“Stato passivo”: chi mette in ordine i creditori e chi la propria vita
Sebastiano Martini, avvocato civilista, con “Stato passivo” (Edizioni Ensemble, pp. 107, euro 12), è al suo terzo romanzo.
“Il curatore sembra un buon diavolo / Oggi mi ha offerto anche un caffè / Mi ha poi sorriso dato che ero un po’ giù / E siam rimasti lì, chiusi in noi, sempre di più”.
È questa canzone, La ricostruzione del Mocambo, di Paolo Conte che Jacopo ascolta nel momento di buio peggiore. Come non pensare a quello che sta passando?
Jacopi Nuti, dopo un paio di anni, ha infatti visto fallire il suo locale per nottambuli amanti del jazz e dell’arte nel centro di Firenze. E non per mancanza di avventori o impegno, né passione.
Per ingenuità, per aver chiesto il prestito necessario ad aprire alle persone sbagliate.
La strada di Jacopo si incrocia quindi con quella di Folco Cerri, curatore fallimentare, avvocato di successo, 64 anni, una ex moglie e la nomea di “becchino”, in grado di camuffare per risolvere.
Due persone che all’apparenza non hanno nulla in comune, eppure sapranno sbloccare l’uno gli empasse dell’altro.
“Ricordati sempre una cosa, non puoi sapere chi entrerà da quella porta. E per quanto esperto tu possa diventare, l’esser umano ti sorprenderà ogni volta”.
In questa breve storia, raccontata asciuttamente e senza troppe ostentazioni linguistiche, fatto salvo qualche tecnicismo del mestiere, Martini mette in scena lo stupore dei rapporti umani e di quello che possono portare, agli altri, ma soprattutto a noi.
Folco Cerri è abituato, per professione, al concetto di fallimento, lo trova umano, ma quello che lo interessa è il modo in cui si reagisce al fallimento, per ognuno diverso.
Cerri lo maneggia il fallimento, Jacopo lo teme, consapevole che a ogni successo segue prima o poi una delusione di pari intensità.
I due trovano il punto di incontro sul terreno dello stato passivo: “stato passivo in pratica è l’atto che mette in ordine i creditori affinché possano essere pagati con quello che c’è. Un elenco, perché siano tutti posti più o meno sullo stesso piano, senza creare disparità. (…) adesso che mi ci fa pensare, può sembrare la descrizione di una condizione umana.”

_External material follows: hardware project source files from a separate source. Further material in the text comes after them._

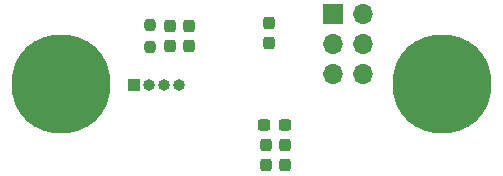
<source format=gbr>
%TF.GenerationSoftware,KiCad,Pcbnew,(5.99.0-8996-g10442b98df)*%
%TF.CreationDate,2021-04-19T08:50:07+01:00*%
%TF.ProjectId,CANduino,43414e64-7569-46e6-9f2e-6b696361645f,rev?*%
%TF.SameCoordinates,Original*%
%TF.FileFunction,Soldermask,Bot*%
%TF.FilePolarity,Negative*%
%FSLAX46Y46*%
G04 Gerber Fmt 4.6, Leading zero omitted, Abs format (unit mm)*
G04 Created by KiCad (PCBNEW (5.99.0-8996-g10442b98df)) date 2021-04-19 08:50:07*
%MOMM*%
%LPD*%
G01*
G04 APERTURE LIST*
G04 Aperture macros list*
%AMRoundRect*
0 Rectangle with rounded corners*
0 $1 Rounding radius*
0 $2 $3 $4 $5 $6 $7 $8 $9 X,Y pos of 4 corners*
0 Add a 4 corners polygon primitive as box body*
4,1,4,$2,$3,$4,$5,$6,$7,$8,$9,$2,$3,0*
0 Add four circle primitives for the rounded corners*
1,1,$1+$1,$2,$3*
1,1,$1+$1,$4,$5*
1,1,$1+$1,$6,$7*
1,1,$1+$1,$8,$9*
0 Add four rect primitives between the rounded corners*
20,1,$1+$1,$2,$3,$4,$5,0*
20,1,$1+$1,$4,$5,$6,$7,0*
20,1,$1+$1,$6,$7,$8,$9,0*
20,1,$1+$1,$8,$9,$2,$3,0*%
G04 Aperture macros list end*
%ADD10O,1.700000X1.700000*%
%ADD11R,1.700000X1.700000*%
%ADD12RoundRect,0.237500X-0.237500X0.300000X-0.237500X-0.300000X0.237500X-0.300000X0.237500X0.300000X0*%
%ADD13RoundRect,0.237500X-0.300000X-0.237500X0.300000X-0.237500X0.300000X0.237500X-0.300000X0.237500X0*%
%ADD14C,8.382000*%
%ADD15R,1.000000X1.000000*%
%ADD16O,1.000000X1.000000*%
%ADD17RoundRect,0.237500X-0.237500X0.250000X-0.237500X-0.250000X0.237500X-0.250000X0.237500X0.250000X0*%
%ADD18RoundRect,0.237500X0.237500X-0.300000X0.237500X0.300000X-0.237500X0.300000X-0.237500X-0.300000X0*%
G04 APERTURE END LIST*
D10*
%TO.C,J1*%
X177065000Y-108805000D03*
X174525000Y-108805000D03*
X177065000Y-106265000D03*
X174525000Y-106265000D03*
X177065000Y-103725000D03*
D11*
X174525000Y-103725000D03*
%TD*%
D12*
%TO.C,C13*%
X170450000Y-116512500D03*
X170450000Y-114787500D03*
%TD*%
D13*
%TO.C,C12*%
X170437500Y-113075000D03*
X168712500Y-113075000D03*
%TD*%
D12*
%TO.C,C6*%
X168850000Y-116512500D03*
X168850000Y-114787500D03*
%TD*%
D14*
%TO.C,H3*%
X183750001Y-109649895D03*
%TD*%
D15*
%TO.C,J2*%
X157690000Y-109675000D03*
D16*
X158960000Y-109675000D03*
X160230000Y-109675000D03*
X161500000Y-109675000D03*
%TD*%
D14*
%TO.C,H2*%
X151550693Y-109649898D03*
%TD*%
D17*
%TO.C,R2*%
X159085000Y-104662500D03*
X159085000Y-106487500D03*
%TD*%
D12*
%TO.C,C15*%
X169100000Y-104437500D03*
X169100000Y-106162500D03*
%TD*%
D18*
%TO.C,C3*%
X162335000Y-106437500D03*
X162335000Y-104712500D03*
%TD*%
%TO.C,C4*%
X160735000Y-106437500D03*
X160735000Y-104712500D03*
%TD*%
M02*

</source>
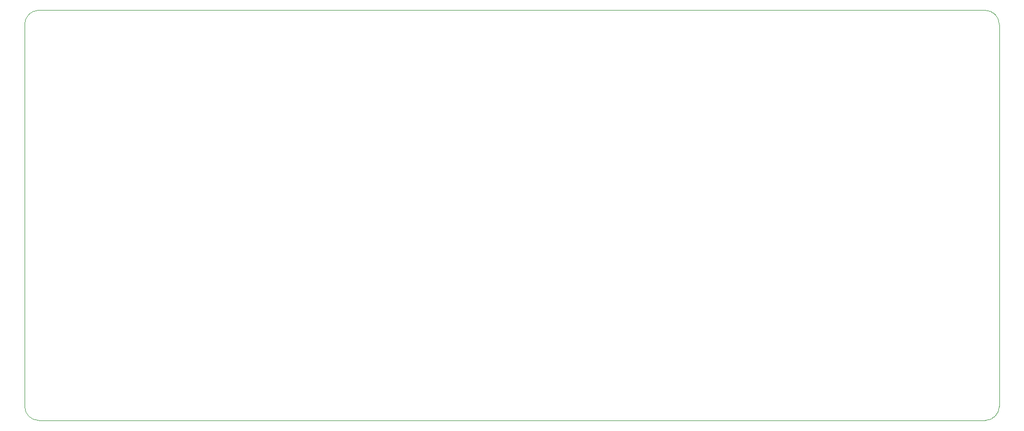
<source format=gbr>
%TF.GenerationSoftware,KiCad,Pcbnew,(7.0.0)*%
%TF.CreationDate,2023-04-09T14:20:33-07:00*%
%TF.ProjectId,SidecarXE85,53696465-6361-4725-9845-38352e6b6963,1*%
%TF.SameCoordinates,Original*%
%TF.FileFunction,Profile,NP*%
%FSLAX46Y46*%
G04 Gerber Fmt 4.6, Leading zero omitted, Abs format (unit mm)*
G04 Created by KiCad (PCBNEW (7.0.0)) date 2023-04-09 14:20:33*
%MOMM*%
%LPD*%
G01*
G04 APERTURE LIST*
%TA.AperFunction,Profile*%
%ADD10C,0.100000*%
%TD*%
G04 APERTURE END LIST*
D10*
X179291202Y-10222452D02*
X19747452Y-10222452D01*
X19747452Y-10222452D02*
G75*
G03*
X17366202Y-12603702I-2J-2381248D01*
G01*
X17366203Y-77056227D02*
G75*
G03*
X19747452Y-79437477I2381247J-3D01*
G01*
X179291202Y-79437452D02*
G75*
G03*
X181672452Y-77056227I-102J2381352D01*
G01*
X181672452Y-12603702D02*
X181672452Y-77056227D01*
X179291202Y-79437477D02*
X19747452Y-79437477D01*
X17366202Y-77056227D02*
X17366202Y-12603702D01*
X181672448Y-12603702D02*
G75*
G03*
X179291202Y-10222452I-2381248J2D01*
G01*
M02*

</source>
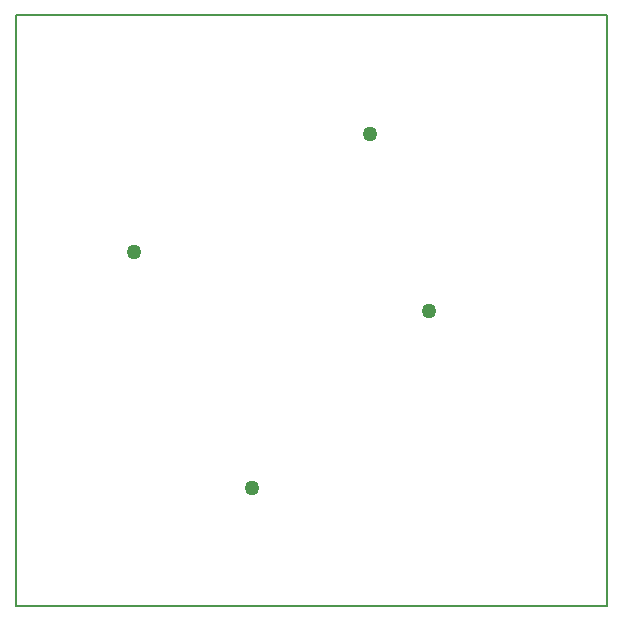
<source format=gbr>
G04 PROTEUS RS274X GERBER FILE*
%FSLAX45Y45*%
%MOMM*%
G01*
%ADD12C,1.270000*%
%ADD11C,0.203200*%
D12*
X+1000000Y+3000000D03*
X+3500000Y+2500000D03*
X+3000000Y+4000000D03*
X+2000000Y+1000000D03*
D11*
X+0Y+0D02*
X+5000000Y+0D01*
X+5000000Y+5000000D01*
X+0Y+5000000D01*
X+0Y+0D01*
M02*

</source>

Cerri, forse dopo aver rincontrato la moglie per caso, proprio nel locale di Jacopo, si accorge che magari una seconda possibilità va data a tutti, che tocca darsi una mano a tenere dritta la barra di quella nave un po’ storta che è la vita. E la possibilità che diamo agli altri, spesso la diamo prima a noi stessi.
“Dopo le mie vicissitudini / Oggi ho ripreso con il mio bar / Dopo un periodo di solitudine / Il Mocambo ecco qui tutto in fior”.